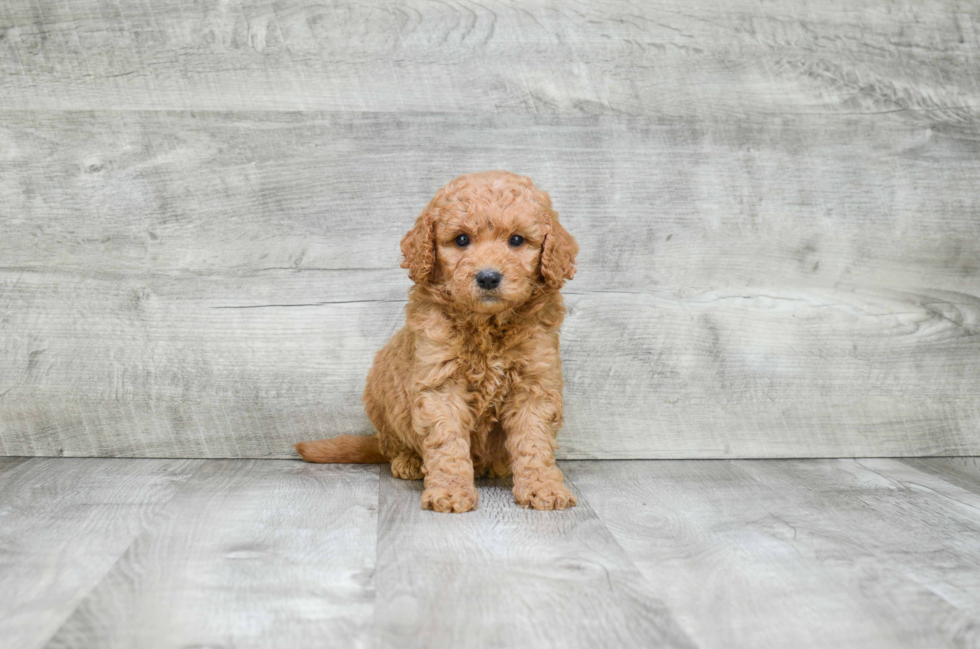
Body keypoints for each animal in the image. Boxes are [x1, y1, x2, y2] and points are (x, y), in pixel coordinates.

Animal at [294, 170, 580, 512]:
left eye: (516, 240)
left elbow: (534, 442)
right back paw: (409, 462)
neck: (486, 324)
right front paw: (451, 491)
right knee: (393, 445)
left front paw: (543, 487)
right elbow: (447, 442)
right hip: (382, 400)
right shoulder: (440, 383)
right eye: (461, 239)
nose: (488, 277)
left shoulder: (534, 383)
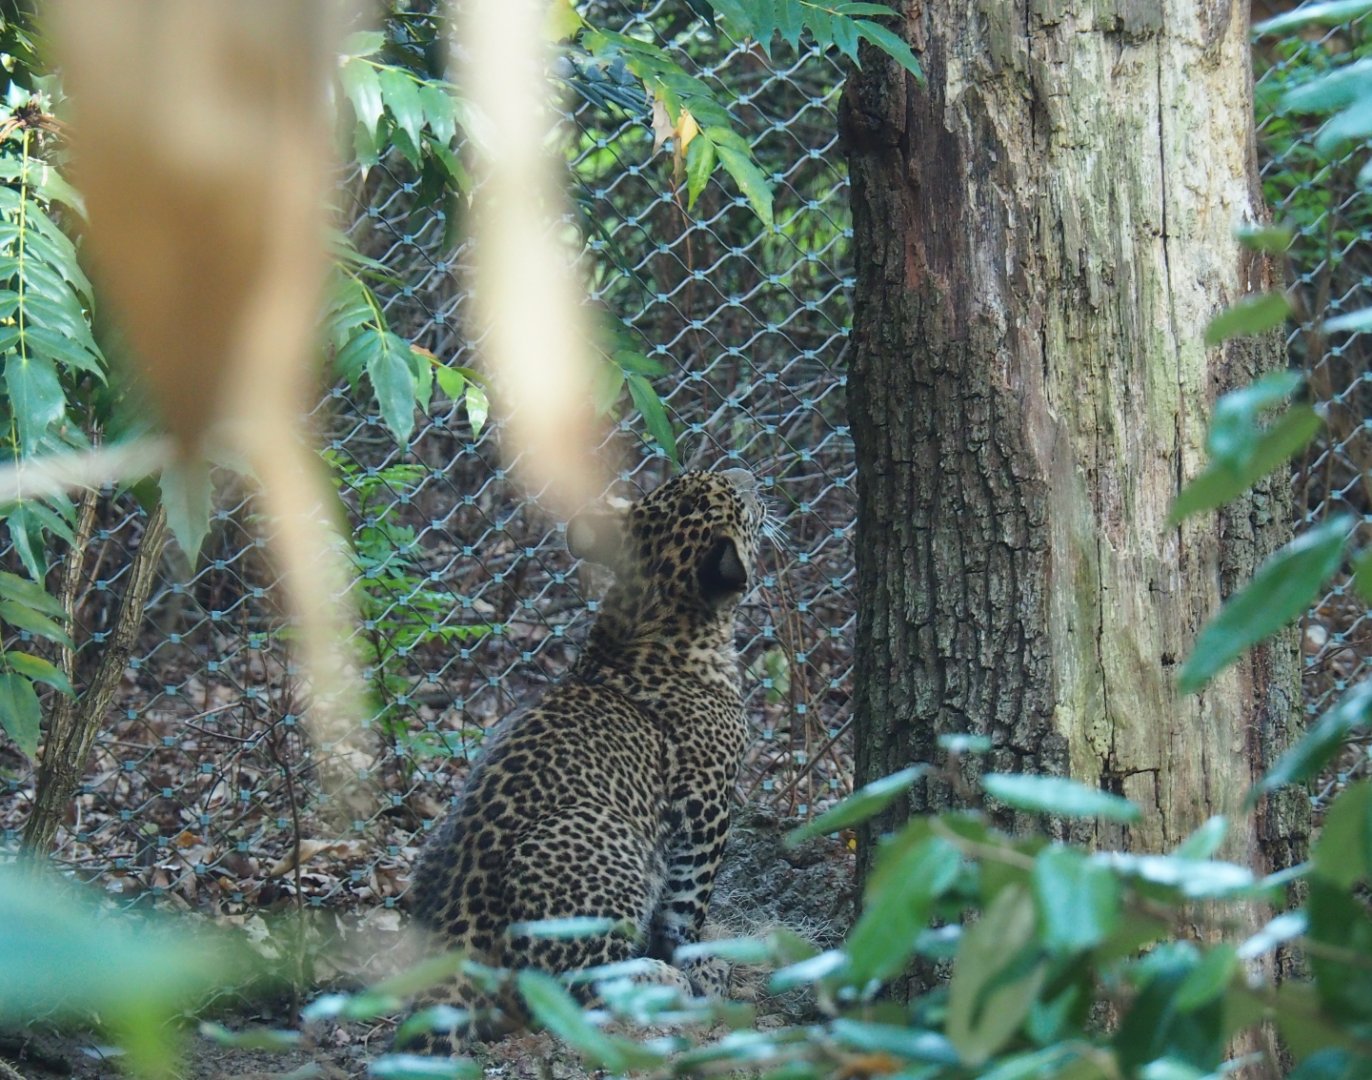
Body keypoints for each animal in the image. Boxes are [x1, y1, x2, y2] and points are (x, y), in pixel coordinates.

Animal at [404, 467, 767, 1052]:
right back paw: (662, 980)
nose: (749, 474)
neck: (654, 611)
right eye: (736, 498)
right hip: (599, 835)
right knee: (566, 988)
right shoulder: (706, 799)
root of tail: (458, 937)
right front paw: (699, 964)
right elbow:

**Goal of the exercise:** Line by line, write out the records above exactly, skipping the pictures.

**Expected answer:**
Body keypoints for each animal in the image. Boxes are [x1, y1, x2, y2] and points are (x, y), in pixel coordinates.

Animal at [294, 170, 580, 512]:
left eye: (516, 240)
left elbow: (534, 442)
right back paw: (409, 462)
neck: (486, 324)
right front paw: (451, 491)
right knee: (393, 445)
left front paw: (543, 487)
right elbow: (447, 442)
right hip: (382, 400)
right shoulder: (440, 383)
right eye: (461, 239)
nose: (488, 277)
left shoulder: (534, 383)
Body keypoints for each animal in the image. Boxes are [x1, y1, x2, y2] and points are (x, y), in pixel coordinates.

Animal at [404, 467, 767, 1052]:
right back paw: (662, 980)
nose: (749, 474)
neck: (654, 611)
right eye: (736, 498)
right hip: (599, 835)
right knee: (566, 988)
right shoulder: (706, 799)
root of tail: (458, 937)
right front paw: (699, 964)
right elbow:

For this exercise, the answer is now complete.